Amazon Blocks Over 1,800 Job Applications from Suspected North Korean Agents
Amazon has reported blocking more than 1,800 job applications from suspected North Korean agents. Stephen Schmidt, Amazon's chief security officer, revealed this in a statement on LinkedIn. The individuals attempted to apply for remote IT roles using stolen or fake identities, with the goal of being hired, paid, and funneling wages back to North Korea's weapons programs.
This activity appears to be happening at scale across the industry, particularly in the United States. US and South Korean authorities have warned about Pyongyang operatives conducting online scams. Amazon has observed nearly a one-third increase in North Korean job applications in the past year.
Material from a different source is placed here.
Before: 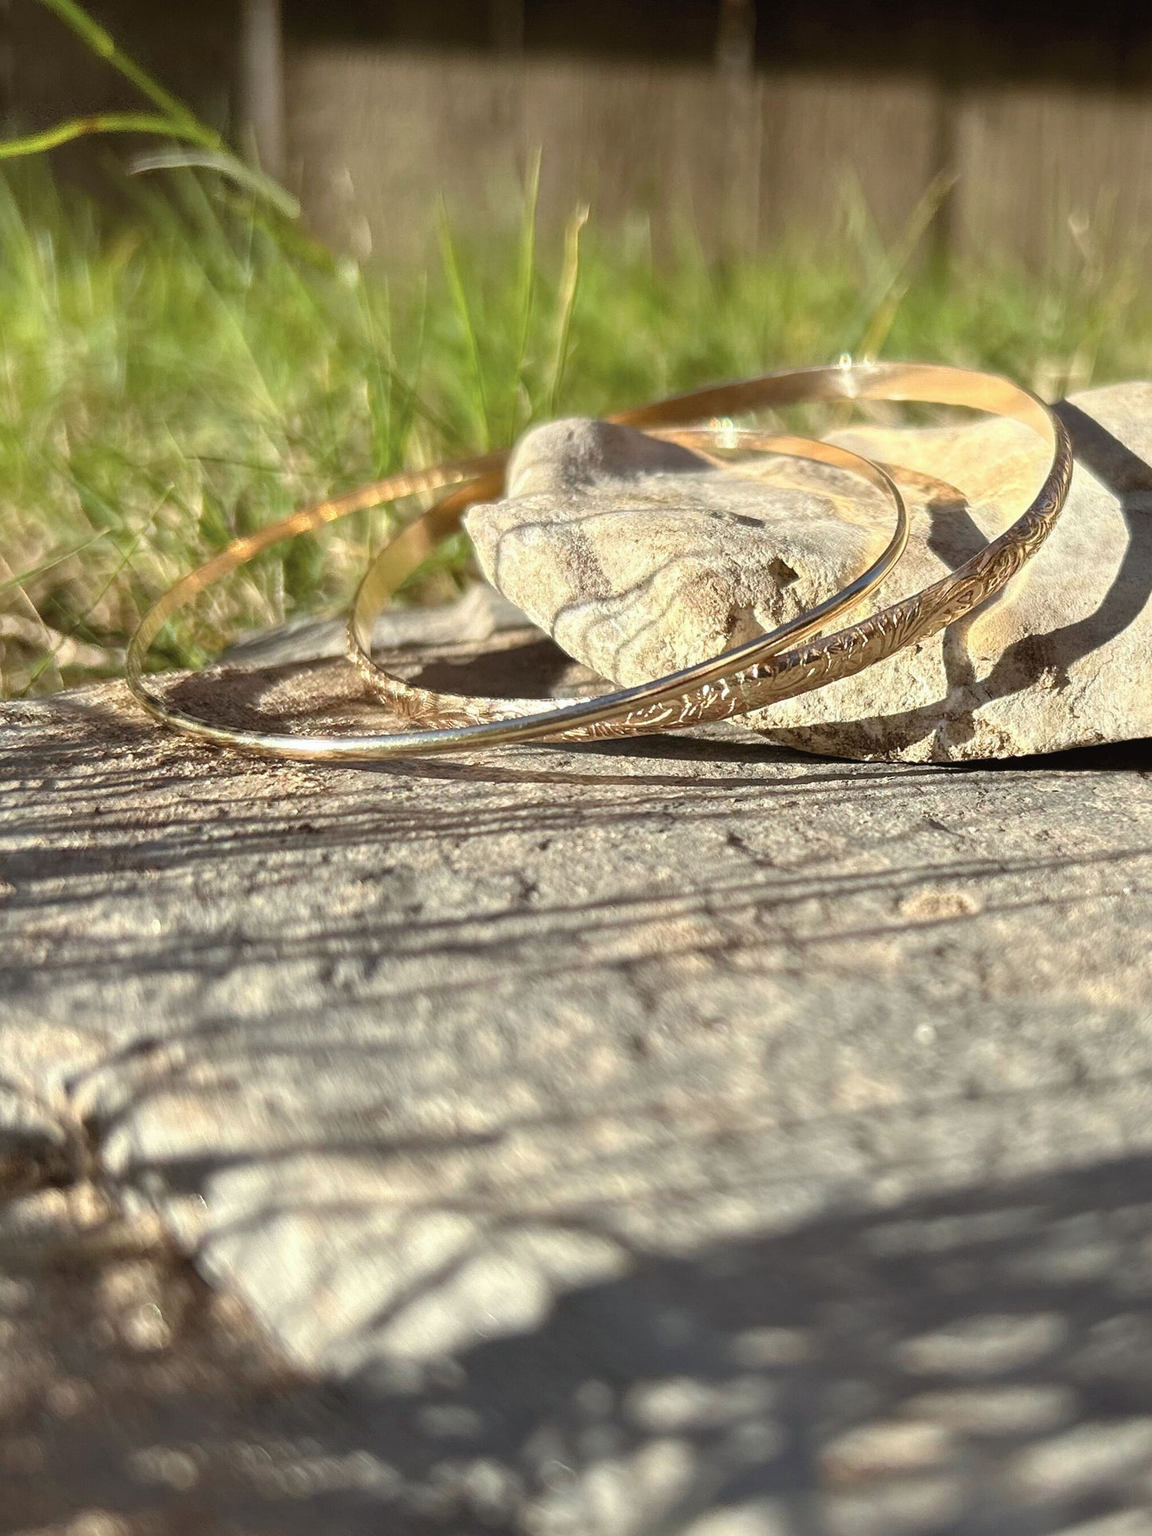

Fraudsters often operate through "laptop farms"—US-based computers remotely controlled from outside the country. Screening of applications involves a combination of AI tools and human verification. These operatives typically hijack dormant LinkedIn accounts using leaked credentials to appear legitimate, but red flags include incorrectly formatted phone numbers and mismatched education histories.
In June 2025, the Department of Justice reported that 29 laptop farms were operating illegally across the US, using stolen or forged American identities, and indicted US brokers involved.
In July 2025, an Arizona woman was sentenced to more than eight years in prison for running such a laptop farm. Her operation helped North Korean IT workers secure remote jobs at over 300 US companies and generated over $17 million in illicit gains for her and Pyongyang.